Twitter wants to be your home for watching live shows

twitter-wants-to-be-your-home-for-watching-live-shows photo 1 Dan Hamilton/USA Today Sports

Twitter's livestreamed content has been mostly sports and politics over the last few years, with fans able to watch and tweet about the latest boxing match or presidential debate right on Twitter itself. The company is set to double down on the strategy with twelve new content deals for news, sports, and live entertainment. The deals were announced today at an event with CEO Jack Dorsey and a host of other Twitter executives who took the stage with NBA commissioner Adam Silver, various sports stars like NFL's A.J. Green and even Tony Award-winner Audra McDonald.

Twitter is adding five new sports-centric streams, including a weekly WNBA stream, an added 3-hour weekly MLB analysis show, and a 24/7 fully programmed sports "channel" with "highlights, classic games and daily live studio programming" called STADIUM. We'll get a show titled #Verified that will have athletes responding to fan questions and engaging in sports conversations as well as more than 70 hours of golf from the PGA Tour, which will feature streaming 360 video of the competition.
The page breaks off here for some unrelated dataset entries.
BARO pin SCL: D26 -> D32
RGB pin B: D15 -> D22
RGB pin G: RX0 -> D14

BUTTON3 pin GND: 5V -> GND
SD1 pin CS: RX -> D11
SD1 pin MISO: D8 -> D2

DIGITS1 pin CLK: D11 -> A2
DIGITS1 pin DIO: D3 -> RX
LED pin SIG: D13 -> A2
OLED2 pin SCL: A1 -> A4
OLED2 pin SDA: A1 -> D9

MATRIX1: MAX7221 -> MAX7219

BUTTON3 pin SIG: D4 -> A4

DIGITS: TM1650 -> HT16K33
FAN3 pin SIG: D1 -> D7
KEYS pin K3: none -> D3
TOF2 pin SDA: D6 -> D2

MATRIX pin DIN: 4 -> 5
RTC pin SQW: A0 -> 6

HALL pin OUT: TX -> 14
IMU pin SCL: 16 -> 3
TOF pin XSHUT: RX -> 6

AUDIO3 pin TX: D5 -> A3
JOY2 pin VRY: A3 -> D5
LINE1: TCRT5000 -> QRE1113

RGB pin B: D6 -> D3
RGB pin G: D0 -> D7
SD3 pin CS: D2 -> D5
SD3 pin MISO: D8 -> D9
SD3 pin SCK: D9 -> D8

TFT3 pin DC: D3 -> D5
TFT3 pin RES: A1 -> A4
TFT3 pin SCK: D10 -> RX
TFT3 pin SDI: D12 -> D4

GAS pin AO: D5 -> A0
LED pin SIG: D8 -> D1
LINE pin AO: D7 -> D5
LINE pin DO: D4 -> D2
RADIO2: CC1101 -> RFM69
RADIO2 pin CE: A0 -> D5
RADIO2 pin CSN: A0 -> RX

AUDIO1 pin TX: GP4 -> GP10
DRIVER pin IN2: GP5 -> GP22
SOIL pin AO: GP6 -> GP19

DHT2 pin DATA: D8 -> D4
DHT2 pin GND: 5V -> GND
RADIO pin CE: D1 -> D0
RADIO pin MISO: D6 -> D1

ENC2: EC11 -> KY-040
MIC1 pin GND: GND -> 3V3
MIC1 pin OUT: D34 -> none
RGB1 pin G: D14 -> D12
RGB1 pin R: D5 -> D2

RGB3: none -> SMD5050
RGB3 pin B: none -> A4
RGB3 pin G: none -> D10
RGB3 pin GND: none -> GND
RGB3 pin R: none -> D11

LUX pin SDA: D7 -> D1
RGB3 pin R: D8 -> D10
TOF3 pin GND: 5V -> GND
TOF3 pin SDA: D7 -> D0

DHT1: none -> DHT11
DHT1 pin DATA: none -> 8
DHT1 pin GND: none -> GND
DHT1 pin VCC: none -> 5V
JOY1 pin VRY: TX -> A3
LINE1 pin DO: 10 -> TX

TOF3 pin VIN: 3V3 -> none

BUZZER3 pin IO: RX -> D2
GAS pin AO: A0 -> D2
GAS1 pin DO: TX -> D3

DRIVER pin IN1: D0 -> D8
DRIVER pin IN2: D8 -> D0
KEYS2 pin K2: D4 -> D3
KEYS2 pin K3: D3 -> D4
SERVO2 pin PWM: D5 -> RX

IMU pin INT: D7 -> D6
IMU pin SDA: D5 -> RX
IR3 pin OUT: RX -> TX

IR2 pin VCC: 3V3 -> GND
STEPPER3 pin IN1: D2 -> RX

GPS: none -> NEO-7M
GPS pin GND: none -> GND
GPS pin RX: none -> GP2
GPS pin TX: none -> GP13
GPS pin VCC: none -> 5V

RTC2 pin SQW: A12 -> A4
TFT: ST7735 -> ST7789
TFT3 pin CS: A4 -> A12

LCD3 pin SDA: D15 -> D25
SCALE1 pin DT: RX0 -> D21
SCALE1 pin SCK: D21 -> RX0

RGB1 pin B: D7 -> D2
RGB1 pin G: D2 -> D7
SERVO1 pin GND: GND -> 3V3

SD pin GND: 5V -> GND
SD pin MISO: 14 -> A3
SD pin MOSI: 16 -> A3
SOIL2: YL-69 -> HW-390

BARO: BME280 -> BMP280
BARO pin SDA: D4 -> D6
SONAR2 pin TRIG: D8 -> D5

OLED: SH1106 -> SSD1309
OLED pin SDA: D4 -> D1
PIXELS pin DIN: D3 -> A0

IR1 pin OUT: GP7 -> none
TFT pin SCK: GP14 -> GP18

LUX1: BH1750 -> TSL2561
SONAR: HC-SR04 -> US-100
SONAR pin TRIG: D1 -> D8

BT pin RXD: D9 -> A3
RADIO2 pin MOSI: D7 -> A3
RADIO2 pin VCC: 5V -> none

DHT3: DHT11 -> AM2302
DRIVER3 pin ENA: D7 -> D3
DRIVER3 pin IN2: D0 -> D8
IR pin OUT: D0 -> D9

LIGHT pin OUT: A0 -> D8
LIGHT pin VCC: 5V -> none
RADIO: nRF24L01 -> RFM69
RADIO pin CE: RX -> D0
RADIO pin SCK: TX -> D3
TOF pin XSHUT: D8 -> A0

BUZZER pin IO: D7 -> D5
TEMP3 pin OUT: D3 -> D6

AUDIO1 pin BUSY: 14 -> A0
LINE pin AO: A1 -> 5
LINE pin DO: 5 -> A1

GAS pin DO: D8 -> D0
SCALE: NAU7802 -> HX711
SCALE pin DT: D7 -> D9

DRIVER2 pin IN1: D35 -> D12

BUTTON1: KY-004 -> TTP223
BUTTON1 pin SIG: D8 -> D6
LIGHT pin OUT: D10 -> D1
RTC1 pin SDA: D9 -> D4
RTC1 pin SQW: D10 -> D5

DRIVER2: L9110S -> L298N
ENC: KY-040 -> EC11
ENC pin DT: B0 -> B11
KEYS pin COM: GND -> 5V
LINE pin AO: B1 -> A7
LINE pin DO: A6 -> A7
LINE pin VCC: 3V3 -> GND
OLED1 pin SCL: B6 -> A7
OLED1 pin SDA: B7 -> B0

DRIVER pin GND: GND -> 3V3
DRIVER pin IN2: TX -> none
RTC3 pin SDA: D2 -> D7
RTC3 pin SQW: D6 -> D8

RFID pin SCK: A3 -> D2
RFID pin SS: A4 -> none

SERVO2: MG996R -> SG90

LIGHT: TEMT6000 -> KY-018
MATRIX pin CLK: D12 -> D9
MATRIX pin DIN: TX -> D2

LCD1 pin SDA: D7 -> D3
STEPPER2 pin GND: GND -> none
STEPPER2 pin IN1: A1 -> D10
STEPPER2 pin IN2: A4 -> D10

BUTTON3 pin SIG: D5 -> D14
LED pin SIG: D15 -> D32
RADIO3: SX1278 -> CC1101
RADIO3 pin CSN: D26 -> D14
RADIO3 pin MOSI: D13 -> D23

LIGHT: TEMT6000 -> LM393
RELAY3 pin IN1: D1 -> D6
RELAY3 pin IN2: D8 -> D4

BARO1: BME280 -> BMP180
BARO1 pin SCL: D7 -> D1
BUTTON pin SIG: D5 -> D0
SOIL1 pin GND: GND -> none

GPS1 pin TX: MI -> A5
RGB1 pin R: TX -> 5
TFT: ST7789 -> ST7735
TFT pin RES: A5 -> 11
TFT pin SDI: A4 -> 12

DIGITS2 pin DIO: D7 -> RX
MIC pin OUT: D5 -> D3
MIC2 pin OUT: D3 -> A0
News will be covered on five new shows, including Bloomberg's new 24/7 news network that will debut this fall. The Verge gets its own weekly bit, hosted by Nilay Patel, called Circuit Breaker: The Verge's Gadget Show, which will focus on, well, gadgets. BuzzFeed offers MonringFeed, which sounds like a Today show for "an audience that wakes up hungry for the latest in 'fire Tweets." Cheddar brings an hour-long stream called Opening Bell to focus on the New York Stock Exchange. This last starts today and complements Cheddar's existent Closing Bell show, which airs every day at 3PM Eastern.

If entertainment is more your thing, Twitter has three new deals to bring music, fashion and pop culture to your feed. Live Nation concerts start streaming on Saturday May 13th with the Zac Brown Band's kickoff of its Welcome Home tour. IMG Fashion gets a regular show, too, with "exclusive runway shows and behind-the-scenes Fashion Week content," while #WhatsHappening will stream live during primetime each day to cover pop culture, music, television and — of course — celebrity Tweets.